The collections of images to be displayed at the Tate, including Only Half the Picture, which illustrates moments of same sex intimacy and tenderness, while addressing past physical trauma; and Faces and Phases, which seeks to empower Black lesbians, queer and transgender people through the art of portraiture, are not only about the pain and abuse the Black LGBTQIA+ in South Africa has suffered, but also about this community’s joy, creativity and humanity. The connection that Muholi has with their participants (which they are eager to distinguish from the word “subject,” which implies a distanced gaze) translates to the viewer, who, in looking at these images, is immediately welcomed into a space of understanding and empathy. Muholi also often highlights the voices of the participants in their shows, books and events. Co-curator Sarah Allen says this is also the case in the Tate survey: “We were keen for this exhibition to act as a platform for Muholi and their participants to speak for themselves.”

ID Crisis, 2003. By Zanele Muholi, courtesy of the Artist and Stevenson, Cape Town/Johannesburg and Yancey Richardson, New York.

Roxy, 2017. By Zanele Muholi, courtesy of the Artist and Stevenson, Cape Town/Johannesburg and Yancey Richardson, New York.

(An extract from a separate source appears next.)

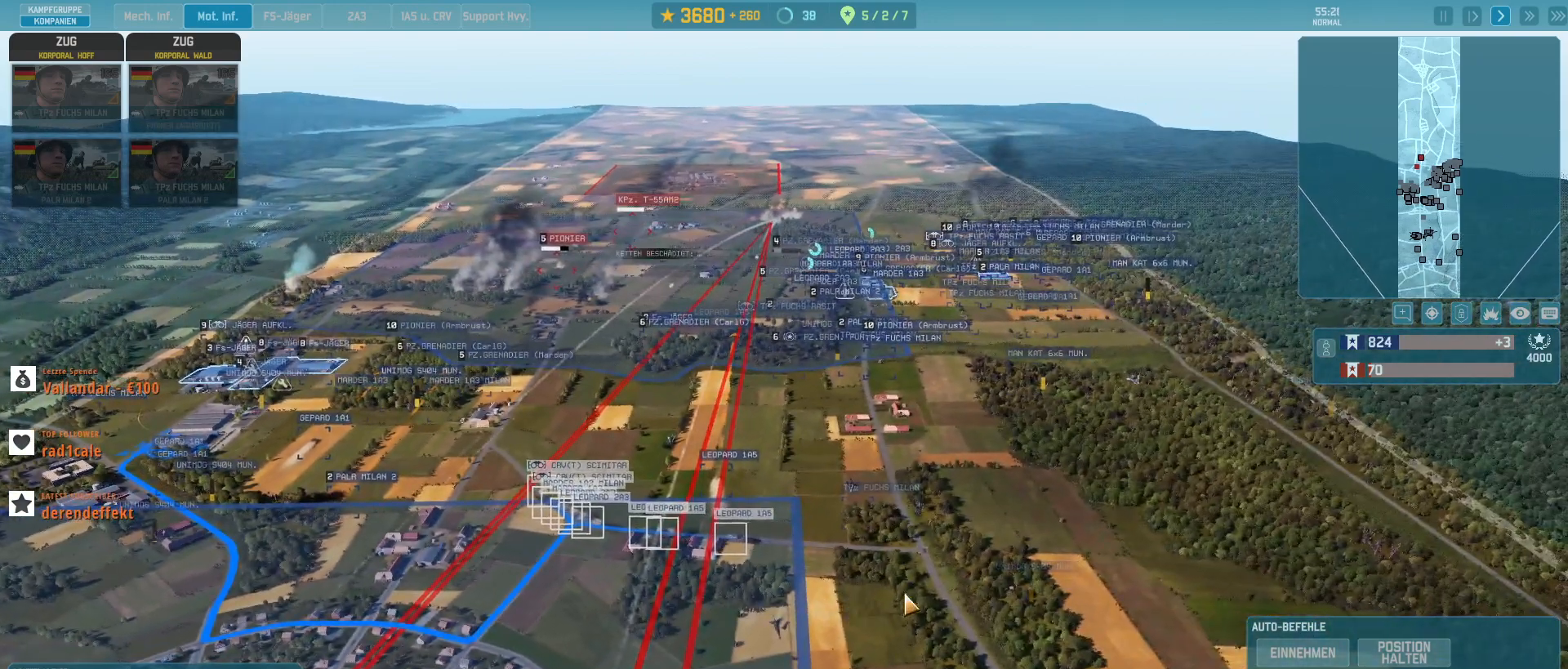
{"keys": [], "mouse": [], "events": []}
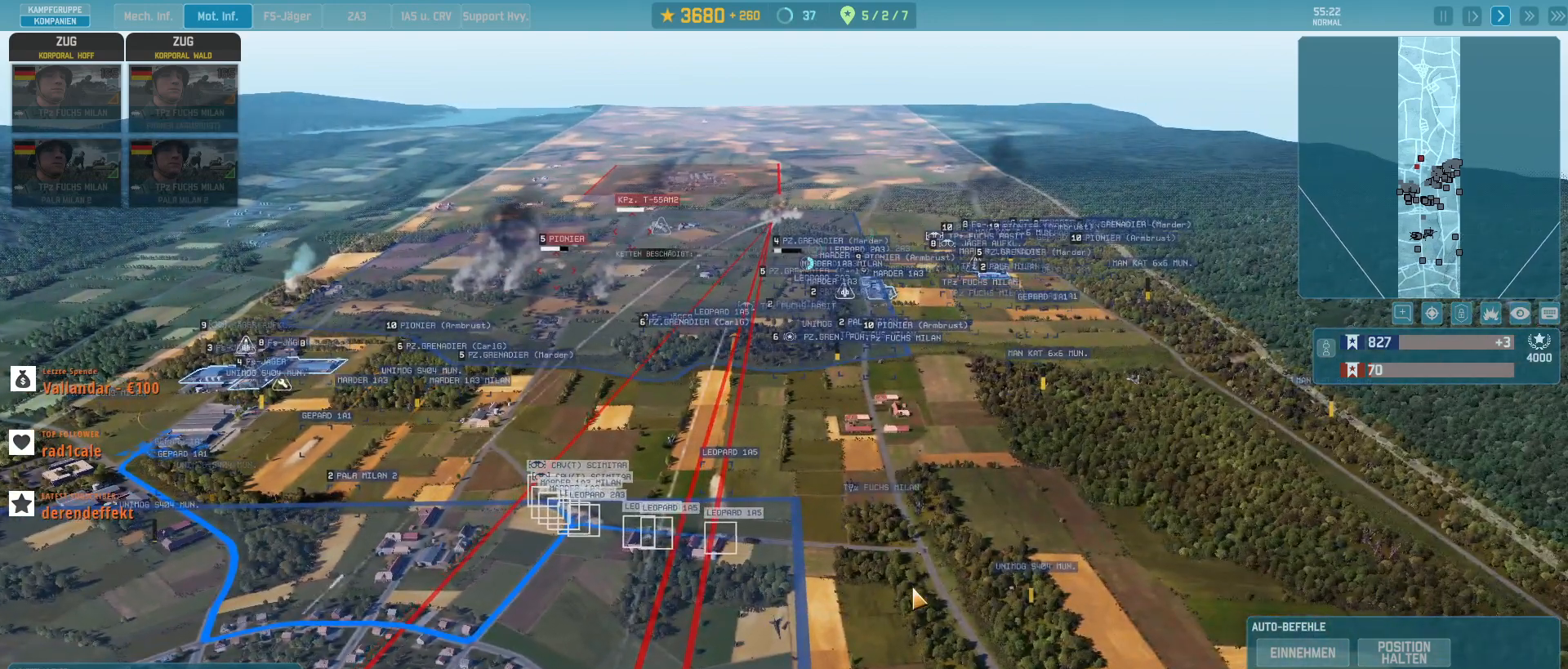
{"keys": [], "mouse": [], "events": []}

The unforgettable works in Somnyama Ngonyama: Hail the Dark Lioness are a divine ode to Black women past and present, in Africa and beyond. In this series of black and white self portraits, Muholi becomes the participant, encouraging viewers to question what they were taught to find beautiful, and why. Often adorning themselves with different domestic materials as a tribute to their mother, who was a domestic worker for a white family (and resultantly absent from Muholi’s childhood), Muholi alludes to the broader history of colonization and enslavement. Muholi also uses symbolically loaded poses and props which both summon and challenge visual stereotypes of African women and oppressive white beauty standards. By drawing on familiar aesthetic tropes, like fashion magazine covers and advertisements, Muholi dismantles the Western narrative by replacing the typically white bodies and faces that fill these frames with depictions of radical, queer, Black beauty. The Somnyama Ngonyama series is ongoing, and the Tate plans to add Muholi’s most recent works, made during the Covid-19 pandemic, in a slideshow. “They are making new self-portraits to continually process and protest the current moment.”

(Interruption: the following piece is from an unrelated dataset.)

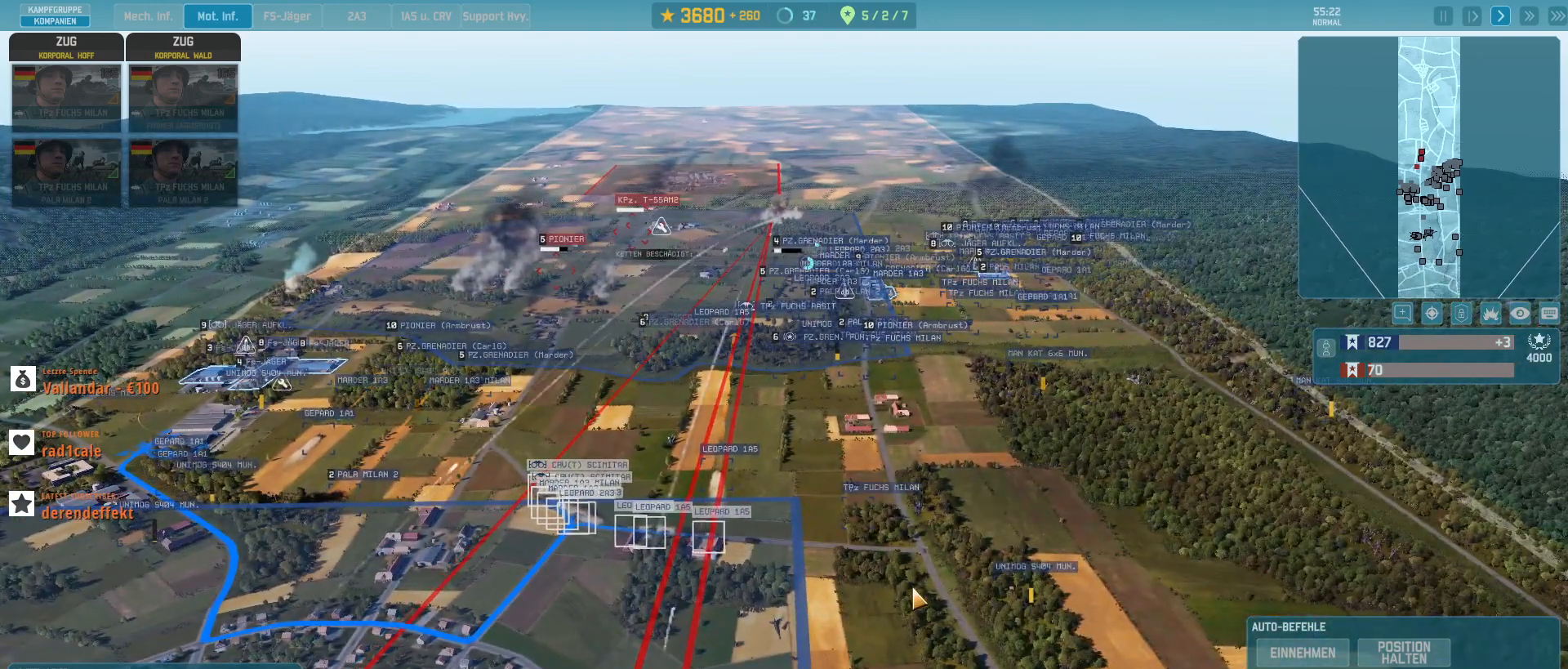
{"keys": [], "mouse": [], "events": []}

Julile I, Parktown, Johannesburg, 2016. By Zanele Muholi, courtesy of the Artist and Stevenson, Cape Town/Johannesburg and Yancey Richardson, New York.

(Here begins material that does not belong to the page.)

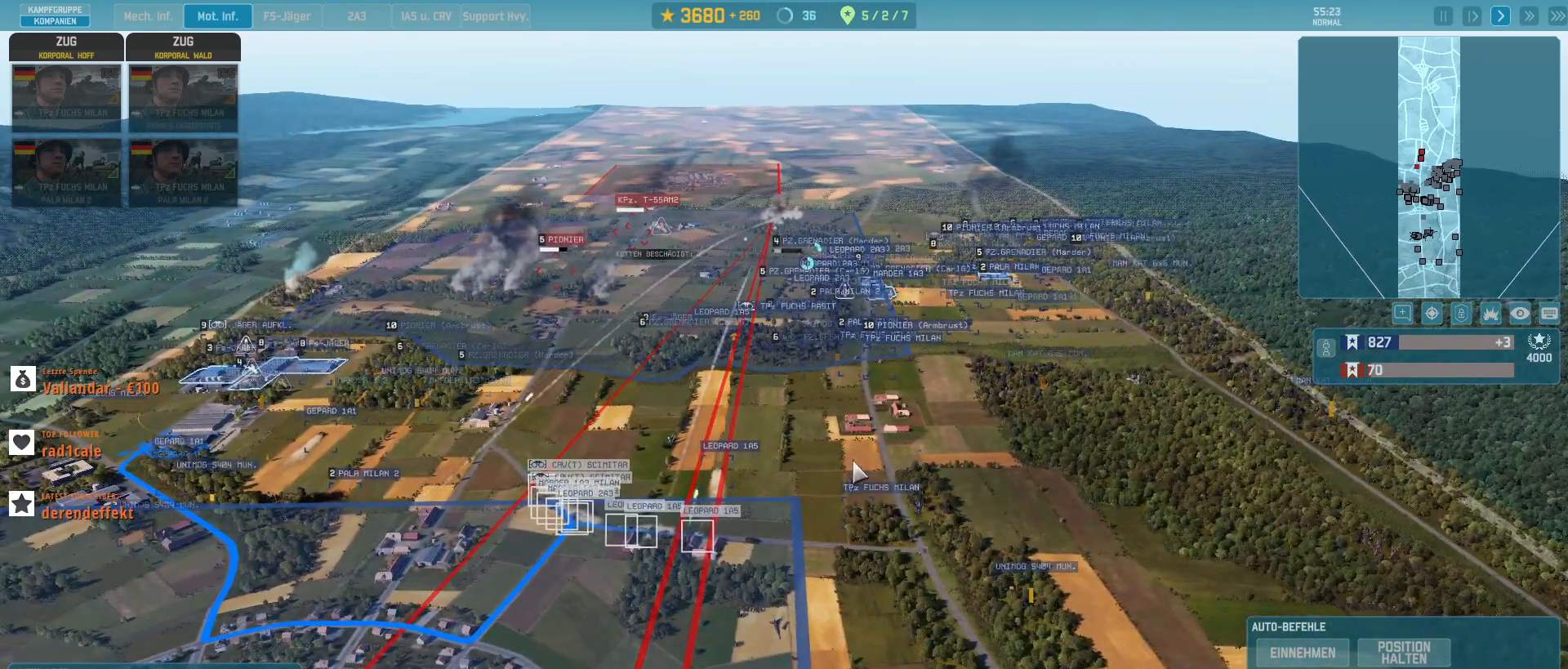
{"keys": ["w"], "mouse": [], "events": [[67, "mouse_left", "down"], [267, "mouse_left", "up"], [367, "w", "down"]]}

Although the exhibition was scheduled for an April opening, and again delayed by the second wave of lockdowns in London, the urgency, relevance and power of Muholi’s work has only compounded during the Tate’s closure. The political agenda of the 260 photographs on display—which critique centuries of anti-Black sentiment, oppression and erasure—echoes the rallying cry of the Black Lives Matter movement and the racial justice reckoning it has inspired worldwide. “Muholi’s work takes on an enormous importance within the context of Black Lives Matter because of its potential to educate audiences and promote mutual understanding,” said Allen. Each piece makes a clear visual statement: not only that Black queer lives matter but also that Black queer lives are nuanced, cherished and deserve to be celebrated.